+++ Material to process +++

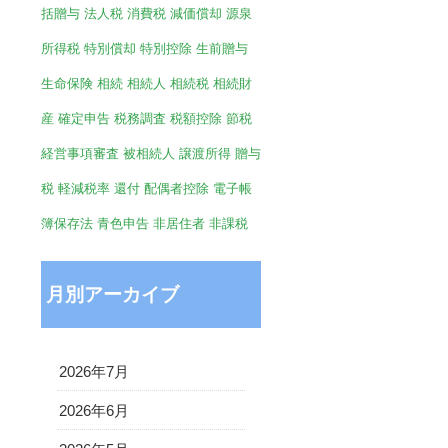
括贈与
法人税
消費税
減価償却
源泉
所得税
特別償却
特別控除
生前贈与
生命保険
相続
相続人
相続税
相続財
産
確定申告
税務調査
税額控除
節税
経営事項審査
被相続人
譲渡所得
贈与
税
軽減税率
還付
配偶者控除
電子帳
簿保存法
青色申告
非居住者
非課税
月別アーカイブ
2026年7月
2026年6月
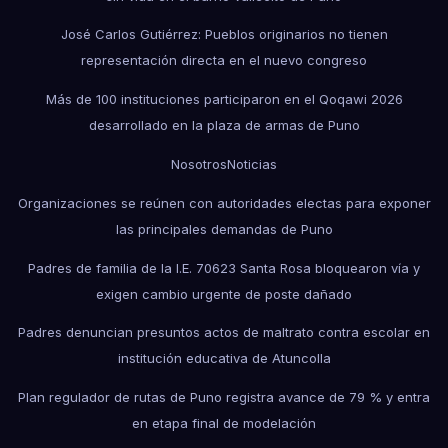
José Carlos Gutiérrez: Pueblos originarios no tienen
representación directa en el nuevo congreso
Más de 100 instituciones participaron en el Qoqawi 2026
desarrollado en la plaza de armas de Puno
Nosotros
Noticias
Organizaciones se reúnen con autoridades electas para exponer
las principales demandas de Puno
Padres de familia de la I.E. 70623 Santa Rosa bloquearon vía y
exigen cambio urgente de poste dañado
Padres denuncian presuntos actos de maltrato contra escolar en
institución educativa de Atuncolla
Plan regulador de rutas de Puno registra avance de 79 % y entra
en etapa final de modelación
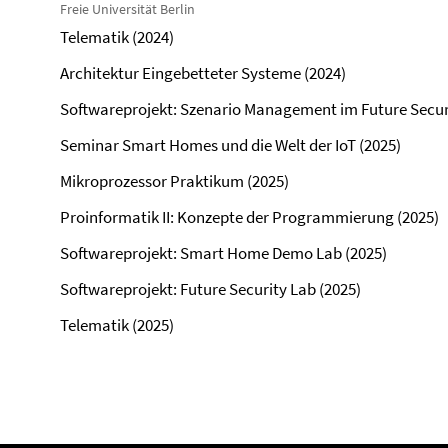
Freie Universität Berlin
Telematik (2024)
Architektur Eingebetteter Systeme (2024)
Softwareprojekt: Szenario Management im Future Securi
Seminar Smart Homes und die Welt der IoT (2025)
Mikroprozessor Praktikum (2025)
Proinformatik II: Konzepte der Programmierung (2025)
Softwareprojekt: Smart Home Demo Lab (2025)
Softwareprojekt: Future Security Lab (2025)
Telematik (2025)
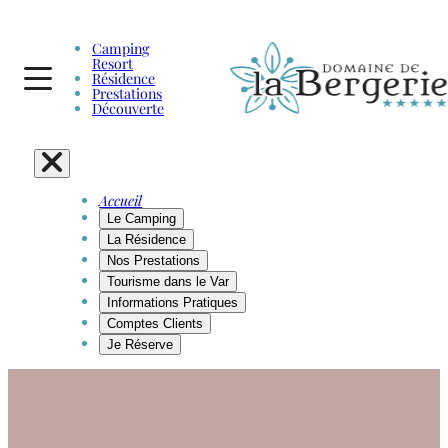
Camping
Resort
Résidence
Prestations
Découverte
Accueil
Le Camping
La Résidence
Nos Prestations
Tourisme dans le Var
Informations Pratiques
Comptes Clients
Je Réserve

+++

Exercise description
Rewrite every line of the material with "Telematik" switched to "Rechnernetze" and everything else left as it is. Omit the pictures from your answer.

Output of the exercise
括贈与
法人税
消費税
減価償却
源泉
所得税
特別償却
特別控除
生前贈与
生命保険
相続
相続人
相続税
相続財
産
確定申告
税務調査
税額控除
節税
経営事項審査
被相続人
譲渡所得
贈与
税
軽減税率
還付
配偶者控除
電子帳
簿保存法
青色申告
非居住者
非課税
月別アーカイブ
2026年7月
2026年6月
José Carlos Gutiérrez: Pueblos originarios no tienen
representación directa en el nuevo congreso
Más de 100 instituciones participaron en el Qoqawi 2026
desarrollado en la plaza de armas de Puno
Nosotros
Noticias
Organizaciones se reúnen con autoridades electas para exponer
las principales demandas de Puno
Padres de familia de la I.E. 70623 Santa Rosa bloquearon vía y
exigen cambio urgente de poste dañado
Padres denuncian presuntos actos de maltrato contra escolar en
institución educativa de Atuncolla
Plan regulador de rutas de Puno registra avance de 79 % y entra
en etapa final de modelación
Freie Universität Berlin
Rechnernetze (2024)
Architektur Eingebetteter Systeme (2024)
Softwareprojekt: Szenario Management im Future Securi
Seminar Smart Homes und die Welt der IoT (2025)
Mikroprozessor Praktikum (2025)
Proinformatik II: Konzepte der Programmierung (2025)
Softwareprojekt: Smart Home Demo Lab (2025)
Softwareprojekt: Future Security Lab (2025)
Rechnernetze (2025)
Camping
Resort
Résidence
Prestations
Découverte
Accueil
Le Camping
La Résidence
Nos Prestations
Tourisme dans le Var
Informations Pratiques
Comptes Clients
Je Réserve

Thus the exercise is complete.